A British pro-Palestinian Arab activist admitted in court Thursday that she and fellow members of Palestine Action intended to inflict maximum property damage during a raid on Israeli defense firm Elbit Systems UK, but insisted she opposed violence, Reuters reported.
Charlotte Head, 29, and five others are standing trial at Woolwich Crown Court over what prosecutors described as a meticulously planned assault on Elbit’s Bristol facility in southwest England last August.
All six face charges of aggravated burglary, violent disorder, and criminal damage. One defendant, Samuel Corner, 23, is additionally accused of grievous bodily harm with intent after allegedly striking a female police sergeant with a sledgehammer, fracturing her lumbar spine.
Head told jurors the group acted because “all else had failed.” She admitted driving a repurposed prison van through fences and into a loading bay in the early hours of August 6, 2024, carrying fellow activists. Their plan, she said, was to “go in and destroy as many weapons as we could find.”

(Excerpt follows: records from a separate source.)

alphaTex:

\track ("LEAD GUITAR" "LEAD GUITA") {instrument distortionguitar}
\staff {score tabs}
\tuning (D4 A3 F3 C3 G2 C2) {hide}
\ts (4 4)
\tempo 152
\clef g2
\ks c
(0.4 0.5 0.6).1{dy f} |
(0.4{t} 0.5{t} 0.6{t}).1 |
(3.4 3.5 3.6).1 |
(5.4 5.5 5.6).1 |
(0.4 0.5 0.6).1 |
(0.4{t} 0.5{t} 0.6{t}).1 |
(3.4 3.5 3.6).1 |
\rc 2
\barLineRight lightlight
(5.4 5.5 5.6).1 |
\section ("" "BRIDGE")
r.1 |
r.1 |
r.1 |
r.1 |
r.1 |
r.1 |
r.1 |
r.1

Asked by her lawyer Rajiv Menon whether she used violence against guards or police, Head replied: “No, never.” She further testified that she only became involved in pro-Palestinian Arab activism after Hamas attacked Israel from Gaza on October 7, 2023. She described Israel’s military response to the massacre as a “genocide”.
Head, pressed on whether she would have joined the action had she known violence would occur, answered, “No, it was not a part of the plan.”
British police recently released footage from the Palestine Action raid on the Elbit factory.
The British government proscribed Palestine Action as a terrorist organization last July, days after its activists protesting the Gaza war broke into an air force base in southern England, causing an estimated £7 million in damage to two aircraft.
Palestine Action has challenged the ban in court.
Founded in 2020, Palestine Action describes itself as a “direct action” network opposing what it calls British “complicity” with Israel, particularly in relation to arms sales.
The group also previously defaced a painting of Lord Balfour at Trinity College Cambridge, spraying the portrait with red paint and slashing it.
In another incident, Palestine Action members stole two busts of Israel’s first President, Chaim Weizmann, from a glass cabinet at Manchester University.